Church Councils in the Christian Reformed Church
Dear Brothers and Sisters:
The Ecumenical and Interfaith Relations Committee (EIRC) is facilitating a denomination-wide discussion about the Belhar Confession as requested by Synod 2009 because of the decision by that same synod to recommend “that Synod 2012 consider adopting the Belhar Confession as the fourth ‘standard of faith’ for the Christian Reformed Church.” To date the EIRC has facilitated 61 such discussions in congregations, classes, and regional conferences since the fall of 2009. The EIRC has also encouraged the development of educational resources (study guide and DVD support) to encourage discussion in adult education and youth or small groups in the congregation. These resources are available to you through Faith Alive Christian Resources (800-333-8300 or www.faithaliveresources.org).
While it is the responsibility of the EIRC to represent the position of Synod 2009, the committee has also tried to represent alternate points of view that emerged in the process of that discussion. The committee recognizes that many congregations and some classes have not been active discussion-participants to date and many of our fellow CRC members remain largely unfamiliar with the central issues being addressed in that discussion. The purpose of this communication is to encourage you to provide the leadership needed to engage your members in a conversation regarding the Belhar Confession.
There is near-unanimous agreement among the participants in the discussion (both pro and con) that the CRC should positively respond to the Belhar Confession in some way. The main point at issue is whether such a response should take the form of adopting it as a fourth “standard of faith” or whether some other form of affirmation can be designed. Synod 2009, having been informed of the options that were considered, decided to recommend adoption rather than another form of affirmation (e.g., similar to the Contemporary Testimony). How one responds to such options depends, at least in part, on how one understands the subject matter of the Belhar Confession and its historical development. That is why participation in the discussion is so important. Because it is important, the EIRC encourages you to inform the membership of the congregation you serve about this discussion and the resources available to them.
The discussion revealed that there are various views—a summary of which follows:
Adopting the Belhar Confession as a Confession (Opposed)

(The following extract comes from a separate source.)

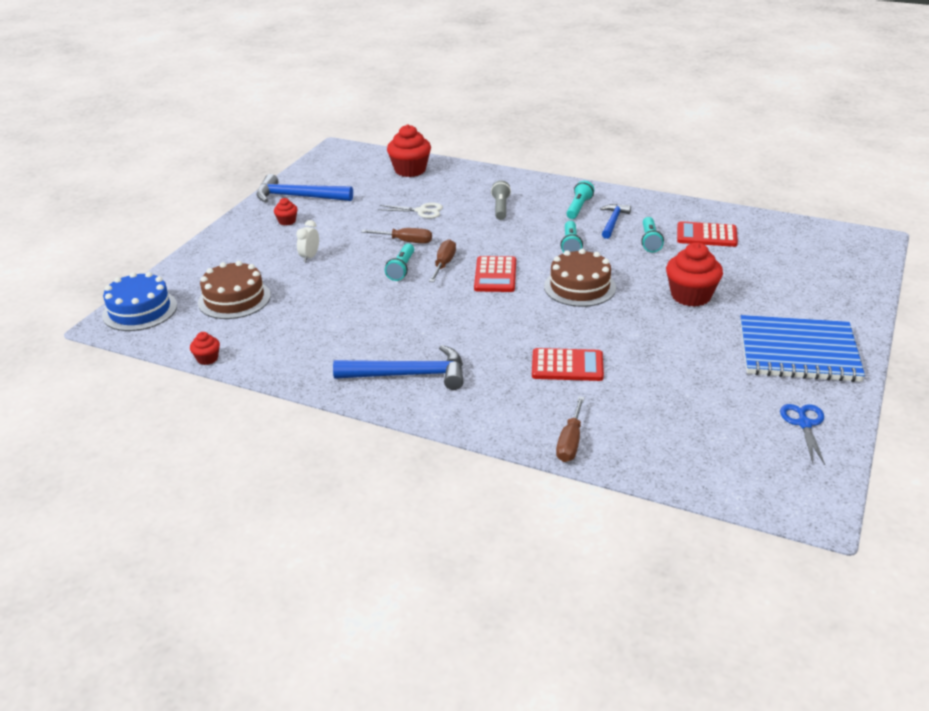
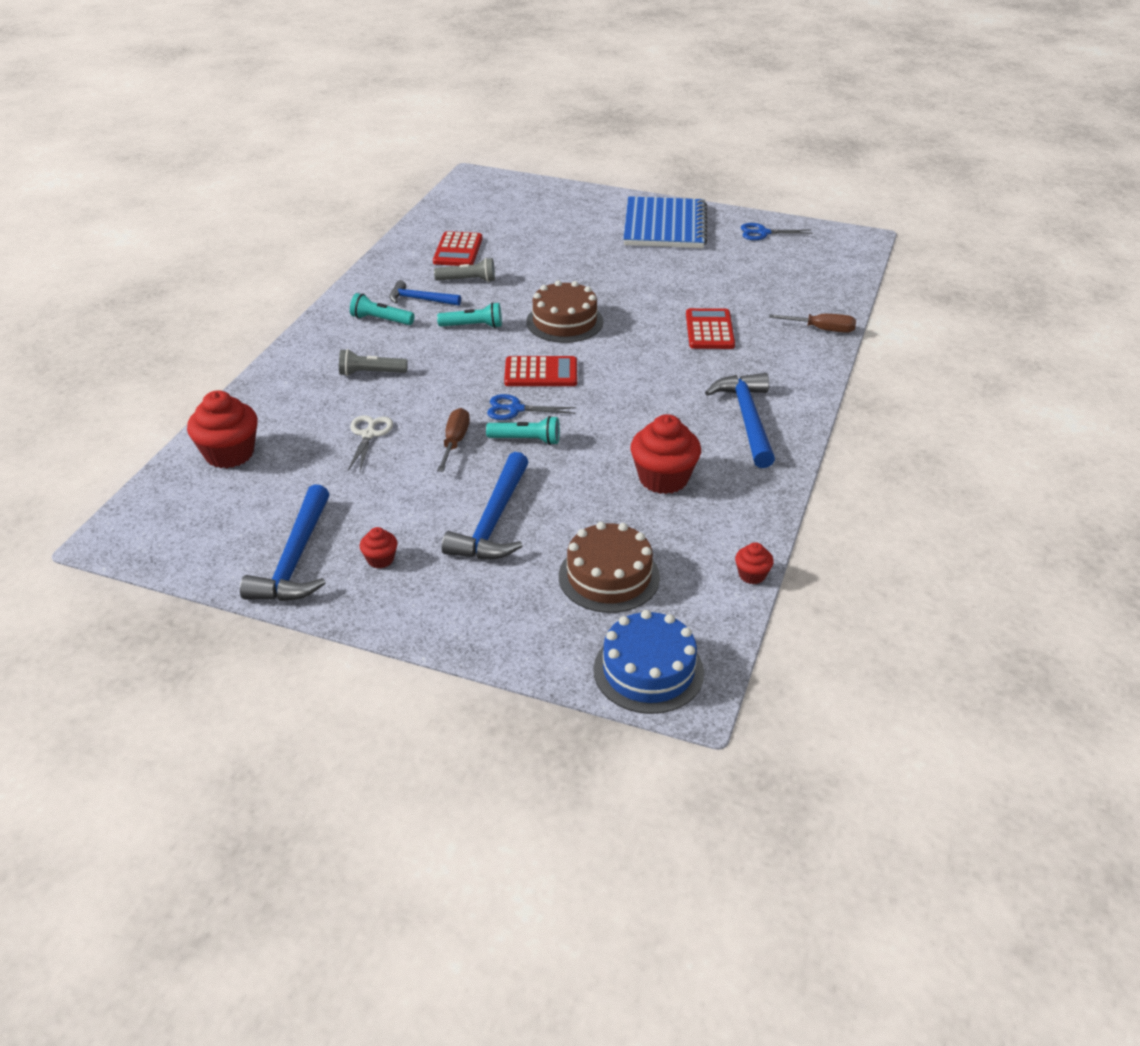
camera: 95 degrees left, 5 degrees up
white clock [296,220,319,262] -> blue hammer [442,452,529,559]
brown screwdriver [429,239,456,282] -> blue scissors [487,394,577,420]
turquoise flashlight [641,217,664,253] -> grey flashlight [434,258,495,282]
red cupcake [666,242,723,307] -> red cupcake moved to [630,414,701,494]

- The core gospel of repentance, forgiveness, and faith (John 3:16) is not clearly stated in the section dealing with reconciliation.

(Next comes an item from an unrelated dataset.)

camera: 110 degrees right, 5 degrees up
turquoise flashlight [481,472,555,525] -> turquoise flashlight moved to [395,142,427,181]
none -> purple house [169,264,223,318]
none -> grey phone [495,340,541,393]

- Why add a fourth confession when the three we have are not used much anymore?
- This confession is ambiguous in some of its language and, some would add, in its theology.
- It is sufficient to endorse the Belhar Confession as a valuable contribution to Reformed thought and give it a standing in the CRC similar to the Contemporary Testimony.
- The Belhar Confession is too South African to serve as a confession for the global church.
- The section on justice is also judged by some to be too ambiguous.
There are others who believe that adopting the Belhar Confession is important for the following reasons.
Adopting the Belhar Confession as a Confession (in Favor)
- This confession directly addresses a gap in the historic creeds. It must be acknowledged that much of the injustice in the world, including injustices perpetuated by members of the Reformed family, developed after the three historic creeds had already been adopted.
- The northern part of the Reformed family of churches that first adopted the three historic confessions must now listen to the voice of the southern Reformed family as it calls the global church to action. The CRC must confessionally learn to walk in the shoes of those who have been oppressed.
- Synods of the CRC since 1990 have repeatedly expressed their concurrence that the teaching contained in the Belhar Confession reflects Scripture and is consistent with the Reformed confessions.
- The Reformed ecumenical organizations of which the CRC has been and is a part have recommended the Belhar Confession’s adoption.
- A significant number of ethnic-minority members of the CRC believe that the adoption of the Belhar Confession is an important step in the denomination’s commitment to racial reconciliation and upholding the biblical principles of justice.
The discussion concerning the Belhar Confession will now continue in response to the report to Synod 2012 [PDF] (recently sent to all congregations for study and consideration). The EIRC commends this matter to you for your thoughtful and prayerful consideration.